Thursday, September 29, 2011

The Trial Penalty: How Prosecutorial Authority has Made Trial Obsolete

In the courtroom and during plea negotiations, many practitioners warn of the “trial penalty.” According to the New York Times the phrase refers to the fact that the sentences for people who go to trial have grown harsher relative to sentences for those who agree to a plea.
In some jurisdictions, this gap has widened so much it has become coercive and is used to punish defendants for exercising their right to trial, some legal experts say.
“Legislators want to make it easy for prosecutors to get the conviction without having to go to trial,” Rachel Barkow, a professor of law at New York University told the Times. “And prosecutors who are starved for resources want to use that leverage. And so now everyone acts with the assumption that the case should end with a plea.”
“When you have that attitude,” she said, “you penalize people who have the nerve to go to trial.”
Prosecutors say they are giving defendants options and are merely charging them based on what is allowed under the law for those who turn down pleas.
While legal experts say the effect is clear in persuading more defendants to forgo trials, the trial penalty is hard to quantify without examining individual cases and negotiations between prosecutors and defense lawyers, reported the Times.
That is because threats of harsher charges against defendants who reject plea deals often are the most influential factor in the outcome of a case, but this interplay is never reflected in official data.
“How many times is a mandatory sentence used as a chip in order to coerce a plea? They don’t keep records,” Senior Judge John L. Kane Jr. of United States District Court in Denver told the Times.
Some experts say the process has become coercive in many state and federal jurisdictions, forcing defendants to weigh their options based on the relative risks of facing a judge and jury rather than simple matters of guilt or innocence. In effect, prosecutors are giving defendants more reasons to avoid having their day in court.
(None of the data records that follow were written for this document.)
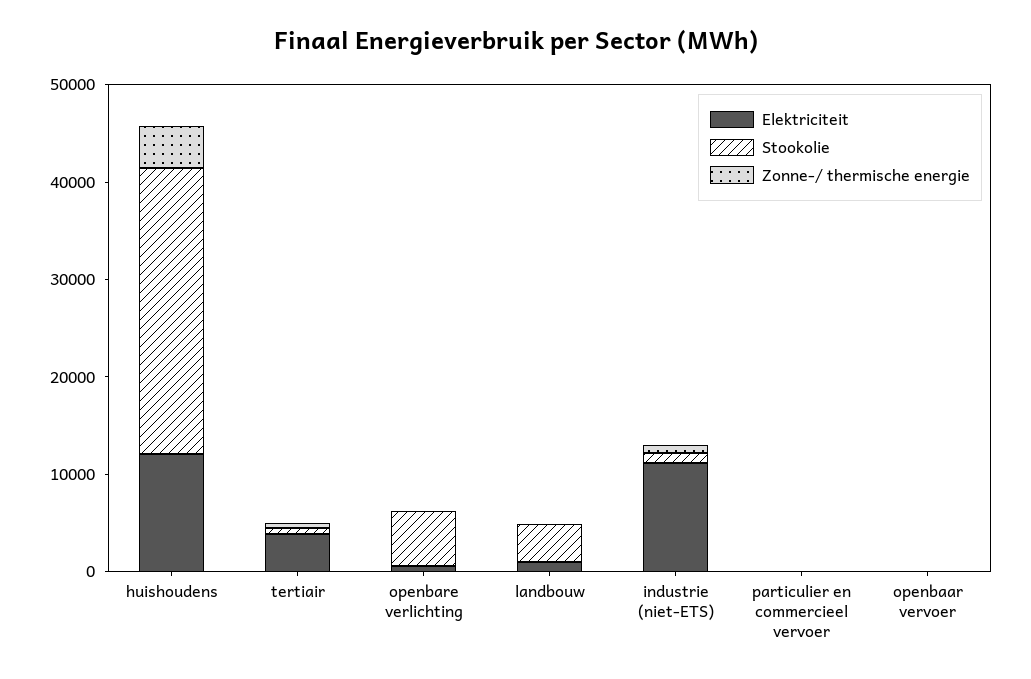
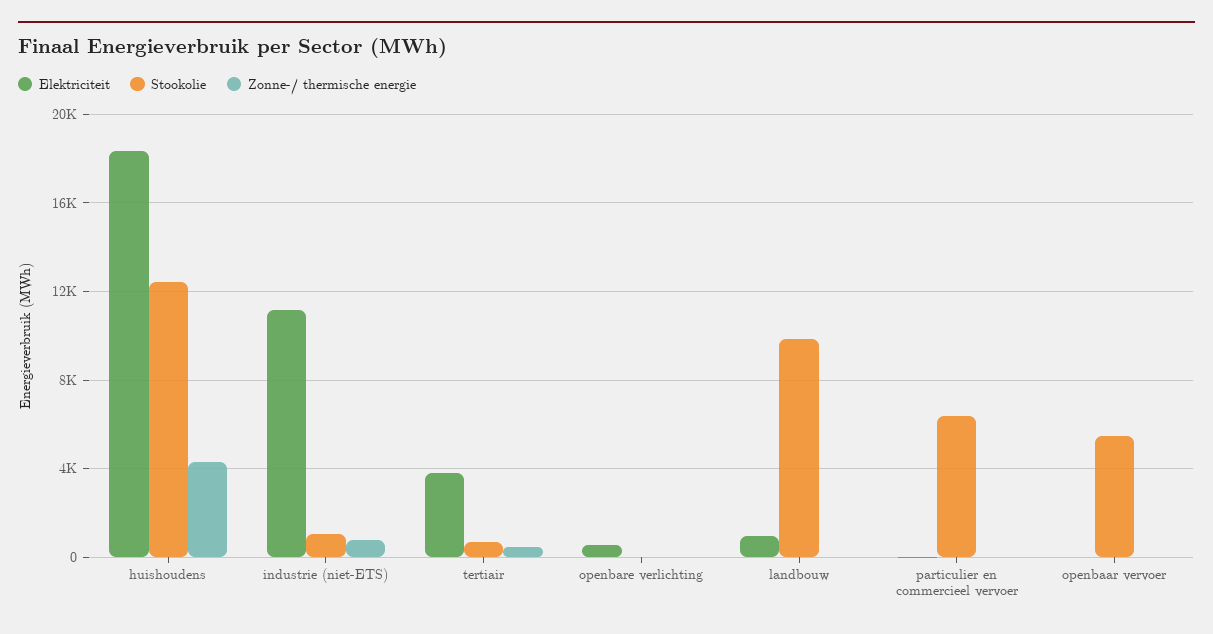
Elektriciteit, huishoudens: 12000 -> 18500
Stookolie, huishoudens: 30000 -> 12500
Stookolie, openbare verlichting: 6000 -> 0
Stookolie, landbouw: 4000 -> 10000
Stookolie, particulier en commercieel vervoer: 0 -> 6500
Stookolie, openbaar vervoer: 0 -> 5500

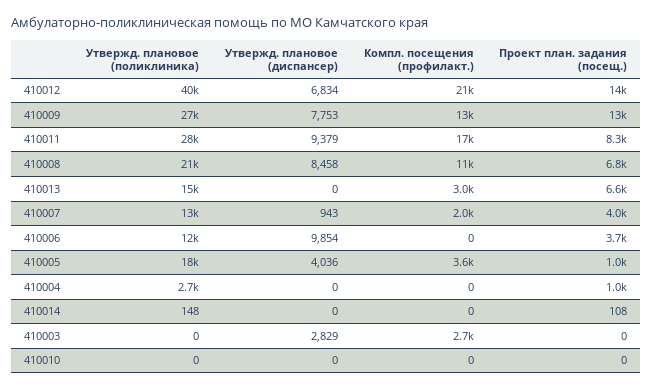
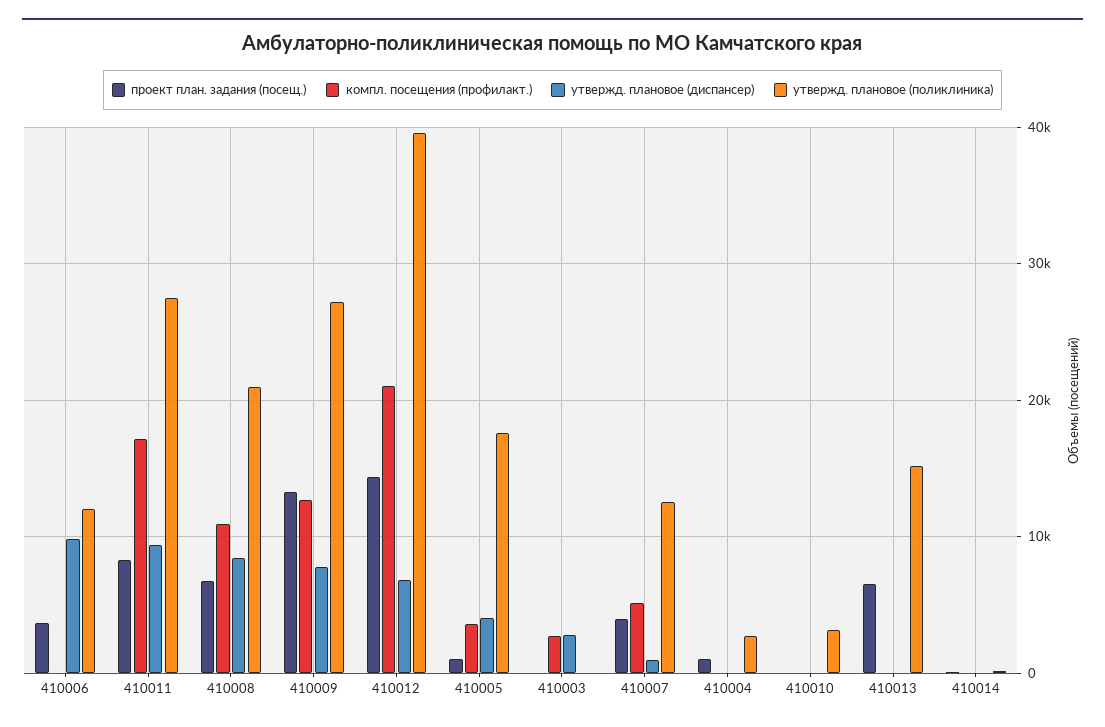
Компл. посещения (профилакт.), 410013: 3000 -> 0
Компл. посещения (профилакт.), 410007: 2000 -> 5000
Утвержд. плановое (поликлиника), 410010: 0 -> 3000

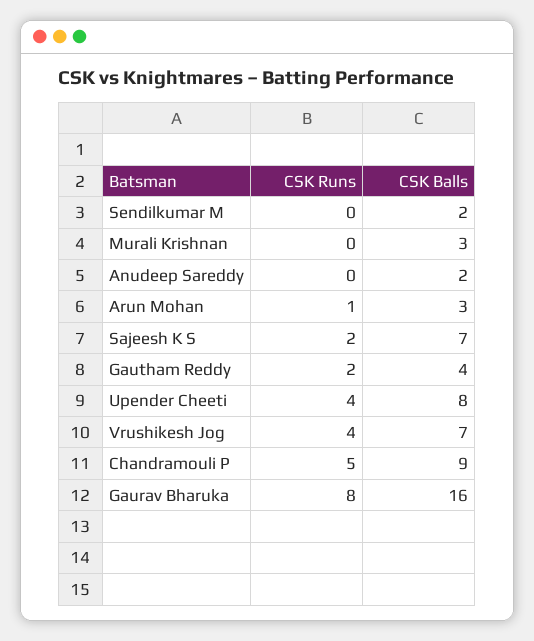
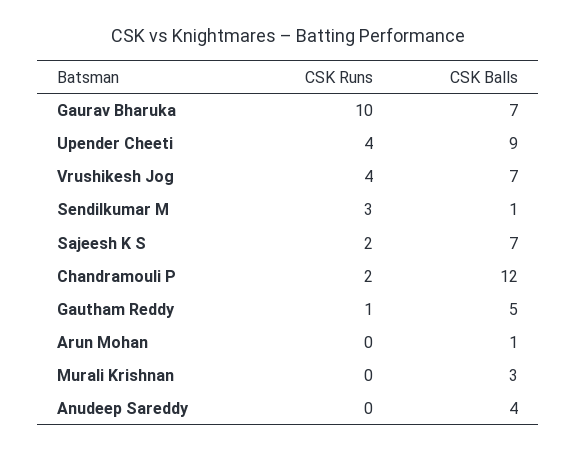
CSK Runs, Sendilkumar M: 0 -> 3
CSK Balls, Sendilkumar M: 2 -> 1
CSK Balls, Anudeep Sareddy: 2 -> 4
CSK Runs, Arun Mohan: 1 -> 0
CSK Balls, Arun Mohan: 3 -> 1
CSK Runs, Gautham Reddy: 2 -> 1
CSK Balls, Gautham Reddy: 4 -> 5
CSK Balls, Upender Cheeti: 8 -> 9
CSK Runs, Chandramouli P: 5 -> 2
CSK Balls, Chandramouli P: 9 -> 12
CSK Runs, Gaurav Bharuka: 8 -> 10
CSK Balls, Gaurav Bharuka: 16 -> 7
“We now have an incredible concentration of power in the hands of prosecutors,” Richard E. Myers II, a former assistant United States attorney who is now an associate professor of law at the University of North Carolina told the Times. He said that so much influence now resides with prosecutors that “in the wrong hands, the criminal justice system can be held hostage.”
One crucial, if unheralded, effect of this shift is now coming into sharper view, according to academics who study the issue. According to the Times, growing prosecutorial power is a significant reason that the percentage of felony cases that go to trial has dropped sharply in many places.
Plea bargains have been common for more than a century, but lately they have begun to put the trial system out of business in some courtrooms. By one count, fewer than one in 40 felony cases now make it to trial, according to data from nine states that have published such records since the 1970s, when the ratio was about one in 12. The decline has been even steeper in federal district courts, reported the Times.